The result is a triple blow to the chip industry: weak demand, destocking and continued heavy investment in new chip factories. As consumers bought less and companies invested less in data centers and IT equipment, inventories shot up. As long as inventories are not reduced, demand and prices will suffer.

Samsung has reacted and in some cases drastically reduced the production of memory chips. Older products are particularly affected. At the same time, the group does not want to postpone the construction of new factories. Samsung plans to invest about as much this year as it will in 2022 to remain competitive, Vice President Kim said. “The semiconductor business requires continuous investment because it takes a long time for a chip factory to start production.”

Samsung expects a gradual recovery in the second half of the year

Therefore, the company must adapt to future demand. And Samsung continues to rate them as solid, since artificial intelligence and autonomous driving applications, for example, are structurally increasing the demand for data centers and chips.

At the same time, a technological arms race is taking place in the custom manufacturing of chips, which Samsung entered a few years ago. In order to catch up with the market leader TSMC from Taiwan, Samsung is investing massively in technologies with even smaller chip structures.

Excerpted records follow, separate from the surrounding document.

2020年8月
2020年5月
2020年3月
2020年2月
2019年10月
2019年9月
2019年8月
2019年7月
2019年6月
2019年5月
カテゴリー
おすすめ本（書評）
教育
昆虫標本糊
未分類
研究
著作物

In 2024, the group wants to start mass production of its second chip generation in three-nanometer technology, in 2025 with the production of two-nanometer chips.

The question is how long the crisis will last. Samsung is not yet expecting a significant recovery in demand for memory chips in the current quarter, as corporate customers are still acting cautiously. The group suspects that the adjustment of inventories will probably continue.

Samsung expects a slight improvement in demand for smartphones and computers. But the group only expects a “gradual recovery” for the second half of the year. On the one hand, stocks will have been reduced by then, and on the other hand, new products could boost consumer demand.

Geopolitics remains a risk factor. According to newspaper reports, the US government is influencing the Korean chip manufacturers to scale back their considerable business with China. Ben Suh, head of investor relations, said the company is in negotiations with the US government and is discussing various scenarios to reduce political risk.